- Work to be completed -
Take the lines below beginning at the line that has "to avoid collisions" and stopping after the line that has "#### **IX. Conclusion**", and print them exactly as they are, with no other lines.

- Data for this exercise -
━━━━━━━━━━
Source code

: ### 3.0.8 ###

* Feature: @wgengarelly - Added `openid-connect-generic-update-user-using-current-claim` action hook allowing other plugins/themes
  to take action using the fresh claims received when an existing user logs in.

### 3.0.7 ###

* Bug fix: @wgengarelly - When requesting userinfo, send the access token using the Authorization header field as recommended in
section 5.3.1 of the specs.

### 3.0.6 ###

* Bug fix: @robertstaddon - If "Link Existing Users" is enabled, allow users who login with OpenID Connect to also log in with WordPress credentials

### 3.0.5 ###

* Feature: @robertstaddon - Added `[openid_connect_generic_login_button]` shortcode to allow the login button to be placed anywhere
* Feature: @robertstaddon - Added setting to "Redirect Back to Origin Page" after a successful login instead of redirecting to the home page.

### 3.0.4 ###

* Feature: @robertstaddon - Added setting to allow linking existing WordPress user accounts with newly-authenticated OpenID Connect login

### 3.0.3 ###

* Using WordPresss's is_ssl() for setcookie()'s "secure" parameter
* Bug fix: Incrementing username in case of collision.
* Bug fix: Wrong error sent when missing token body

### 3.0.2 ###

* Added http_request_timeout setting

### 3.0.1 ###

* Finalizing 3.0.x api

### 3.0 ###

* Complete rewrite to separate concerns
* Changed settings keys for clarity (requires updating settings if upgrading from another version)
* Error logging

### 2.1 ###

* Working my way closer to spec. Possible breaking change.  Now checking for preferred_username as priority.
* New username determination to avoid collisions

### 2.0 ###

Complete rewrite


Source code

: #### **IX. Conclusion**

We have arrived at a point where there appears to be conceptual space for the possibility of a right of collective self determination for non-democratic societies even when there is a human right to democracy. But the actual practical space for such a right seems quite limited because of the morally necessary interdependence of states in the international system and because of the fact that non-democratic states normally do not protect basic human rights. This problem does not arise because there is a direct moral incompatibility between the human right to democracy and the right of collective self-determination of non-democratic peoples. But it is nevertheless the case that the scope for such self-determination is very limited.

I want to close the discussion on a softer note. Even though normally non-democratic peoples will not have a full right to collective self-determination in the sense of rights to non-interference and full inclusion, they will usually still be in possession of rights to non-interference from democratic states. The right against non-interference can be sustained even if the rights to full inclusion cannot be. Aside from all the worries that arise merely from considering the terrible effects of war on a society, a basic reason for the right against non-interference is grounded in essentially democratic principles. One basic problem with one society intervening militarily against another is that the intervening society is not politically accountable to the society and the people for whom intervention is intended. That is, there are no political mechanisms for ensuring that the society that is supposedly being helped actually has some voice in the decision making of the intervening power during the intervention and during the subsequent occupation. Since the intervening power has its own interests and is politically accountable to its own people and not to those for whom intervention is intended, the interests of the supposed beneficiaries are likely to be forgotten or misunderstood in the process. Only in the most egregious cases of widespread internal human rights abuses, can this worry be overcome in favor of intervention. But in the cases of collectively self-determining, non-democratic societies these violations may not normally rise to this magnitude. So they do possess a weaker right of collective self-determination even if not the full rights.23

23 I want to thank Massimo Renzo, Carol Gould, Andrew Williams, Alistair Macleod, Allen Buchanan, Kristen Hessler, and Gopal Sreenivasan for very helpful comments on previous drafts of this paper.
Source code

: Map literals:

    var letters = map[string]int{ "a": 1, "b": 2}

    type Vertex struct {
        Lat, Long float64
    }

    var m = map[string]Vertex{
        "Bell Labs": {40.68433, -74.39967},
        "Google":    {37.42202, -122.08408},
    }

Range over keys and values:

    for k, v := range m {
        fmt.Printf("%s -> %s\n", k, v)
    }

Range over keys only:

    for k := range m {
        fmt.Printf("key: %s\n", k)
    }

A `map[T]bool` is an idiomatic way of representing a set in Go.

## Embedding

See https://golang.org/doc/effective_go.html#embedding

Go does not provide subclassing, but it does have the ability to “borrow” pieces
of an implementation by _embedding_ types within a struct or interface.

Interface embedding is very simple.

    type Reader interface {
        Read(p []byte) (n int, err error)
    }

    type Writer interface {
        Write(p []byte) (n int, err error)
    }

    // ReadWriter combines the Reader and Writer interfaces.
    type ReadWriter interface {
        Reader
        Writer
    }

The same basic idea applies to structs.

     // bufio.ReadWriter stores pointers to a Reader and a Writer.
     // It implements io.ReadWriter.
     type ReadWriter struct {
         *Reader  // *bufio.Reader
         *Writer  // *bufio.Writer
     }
━━━━━━━━━━
- Output -
* New username determination to avoid collisions

### 2.0 ###

Complete rewrite


Source code

: #### **IX. Conclusion**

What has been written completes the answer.